Task requirements: Pull out every line of the records that contains the string "sectores", and copy each line in full. Case counts, so include only lines where the capitalization matches.

Dataset records:
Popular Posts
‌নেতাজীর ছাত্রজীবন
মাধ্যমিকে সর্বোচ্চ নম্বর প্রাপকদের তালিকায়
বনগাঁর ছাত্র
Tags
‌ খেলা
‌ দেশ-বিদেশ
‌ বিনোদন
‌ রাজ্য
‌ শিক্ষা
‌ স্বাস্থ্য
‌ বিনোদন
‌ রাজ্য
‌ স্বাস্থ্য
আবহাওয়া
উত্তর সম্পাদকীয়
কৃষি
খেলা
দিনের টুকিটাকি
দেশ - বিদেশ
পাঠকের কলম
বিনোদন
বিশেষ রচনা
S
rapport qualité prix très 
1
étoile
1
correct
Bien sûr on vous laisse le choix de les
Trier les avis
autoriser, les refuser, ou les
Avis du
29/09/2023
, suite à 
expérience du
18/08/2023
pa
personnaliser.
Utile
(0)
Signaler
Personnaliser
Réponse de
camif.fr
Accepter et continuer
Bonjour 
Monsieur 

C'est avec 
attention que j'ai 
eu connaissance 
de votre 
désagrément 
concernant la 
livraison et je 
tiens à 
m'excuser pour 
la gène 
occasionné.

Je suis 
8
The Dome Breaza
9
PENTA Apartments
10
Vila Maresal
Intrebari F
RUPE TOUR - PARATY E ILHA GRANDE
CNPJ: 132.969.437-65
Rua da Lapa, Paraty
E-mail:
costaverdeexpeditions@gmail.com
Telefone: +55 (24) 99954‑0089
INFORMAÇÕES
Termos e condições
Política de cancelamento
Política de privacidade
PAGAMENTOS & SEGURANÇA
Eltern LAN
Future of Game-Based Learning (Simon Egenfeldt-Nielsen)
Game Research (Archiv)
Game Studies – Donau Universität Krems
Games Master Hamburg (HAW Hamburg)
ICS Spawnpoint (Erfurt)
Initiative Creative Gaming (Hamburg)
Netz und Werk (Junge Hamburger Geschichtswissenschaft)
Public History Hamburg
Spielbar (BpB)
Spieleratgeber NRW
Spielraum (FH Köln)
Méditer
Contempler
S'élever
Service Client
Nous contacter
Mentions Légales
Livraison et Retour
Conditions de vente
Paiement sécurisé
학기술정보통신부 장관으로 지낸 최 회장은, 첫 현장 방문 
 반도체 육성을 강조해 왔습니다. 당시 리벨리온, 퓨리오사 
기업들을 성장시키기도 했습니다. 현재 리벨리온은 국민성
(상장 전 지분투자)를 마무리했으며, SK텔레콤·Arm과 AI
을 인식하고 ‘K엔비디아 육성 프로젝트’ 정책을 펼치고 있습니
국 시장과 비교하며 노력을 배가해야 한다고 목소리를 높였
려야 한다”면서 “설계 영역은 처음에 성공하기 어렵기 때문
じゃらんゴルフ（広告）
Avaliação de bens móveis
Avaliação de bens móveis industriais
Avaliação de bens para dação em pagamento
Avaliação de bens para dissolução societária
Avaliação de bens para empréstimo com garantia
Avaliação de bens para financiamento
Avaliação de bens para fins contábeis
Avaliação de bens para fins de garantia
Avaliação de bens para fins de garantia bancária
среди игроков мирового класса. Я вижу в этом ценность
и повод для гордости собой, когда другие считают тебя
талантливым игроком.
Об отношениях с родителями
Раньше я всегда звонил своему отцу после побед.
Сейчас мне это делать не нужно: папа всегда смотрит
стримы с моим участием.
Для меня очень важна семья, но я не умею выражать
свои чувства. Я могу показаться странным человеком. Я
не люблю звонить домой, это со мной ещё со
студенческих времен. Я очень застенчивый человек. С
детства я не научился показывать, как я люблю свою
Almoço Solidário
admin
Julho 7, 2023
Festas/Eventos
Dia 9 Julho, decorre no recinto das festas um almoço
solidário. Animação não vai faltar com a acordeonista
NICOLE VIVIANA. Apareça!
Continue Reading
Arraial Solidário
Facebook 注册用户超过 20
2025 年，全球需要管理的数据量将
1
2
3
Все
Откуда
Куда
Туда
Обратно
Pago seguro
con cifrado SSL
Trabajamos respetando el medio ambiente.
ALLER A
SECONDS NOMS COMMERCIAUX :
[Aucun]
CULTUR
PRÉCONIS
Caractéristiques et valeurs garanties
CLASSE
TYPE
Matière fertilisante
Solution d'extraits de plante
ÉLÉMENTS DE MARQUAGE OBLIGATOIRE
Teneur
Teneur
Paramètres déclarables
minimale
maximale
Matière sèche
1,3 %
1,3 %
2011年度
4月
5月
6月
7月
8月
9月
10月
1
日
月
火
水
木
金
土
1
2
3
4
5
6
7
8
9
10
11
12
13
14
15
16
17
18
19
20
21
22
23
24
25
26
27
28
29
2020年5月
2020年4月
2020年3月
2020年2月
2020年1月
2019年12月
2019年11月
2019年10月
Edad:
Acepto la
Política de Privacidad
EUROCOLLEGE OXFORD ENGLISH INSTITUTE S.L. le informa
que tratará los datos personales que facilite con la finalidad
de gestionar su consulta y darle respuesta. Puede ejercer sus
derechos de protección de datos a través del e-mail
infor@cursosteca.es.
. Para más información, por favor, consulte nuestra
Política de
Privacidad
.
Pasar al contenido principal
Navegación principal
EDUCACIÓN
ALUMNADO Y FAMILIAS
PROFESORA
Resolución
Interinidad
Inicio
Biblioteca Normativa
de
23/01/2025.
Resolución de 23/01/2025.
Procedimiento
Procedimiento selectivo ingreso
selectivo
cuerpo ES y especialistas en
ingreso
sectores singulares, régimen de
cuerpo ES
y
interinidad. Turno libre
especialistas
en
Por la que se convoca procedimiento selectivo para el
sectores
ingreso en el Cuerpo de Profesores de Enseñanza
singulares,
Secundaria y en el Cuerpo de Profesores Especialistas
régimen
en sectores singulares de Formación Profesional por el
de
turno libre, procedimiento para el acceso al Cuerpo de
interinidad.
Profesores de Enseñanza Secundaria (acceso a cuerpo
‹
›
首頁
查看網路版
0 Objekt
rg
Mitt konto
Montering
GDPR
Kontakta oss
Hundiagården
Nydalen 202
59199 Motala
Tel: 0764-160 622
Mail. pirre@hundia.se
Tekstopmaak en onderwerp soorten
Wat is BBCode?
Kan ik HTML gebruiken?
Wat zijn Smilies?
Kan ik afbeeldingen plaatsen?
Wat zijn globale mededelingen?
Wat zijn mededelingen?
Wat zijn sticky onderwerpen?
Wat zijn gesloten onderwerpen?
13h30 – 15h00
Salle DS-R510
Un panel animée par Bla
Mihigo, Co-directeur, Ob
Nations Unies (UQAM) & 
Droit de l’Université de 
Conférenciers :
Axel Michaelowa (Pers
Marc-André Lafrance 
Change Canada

Output:
sectores singulares, régimen de
sectores
en sectores singulares de Formación Profesional por el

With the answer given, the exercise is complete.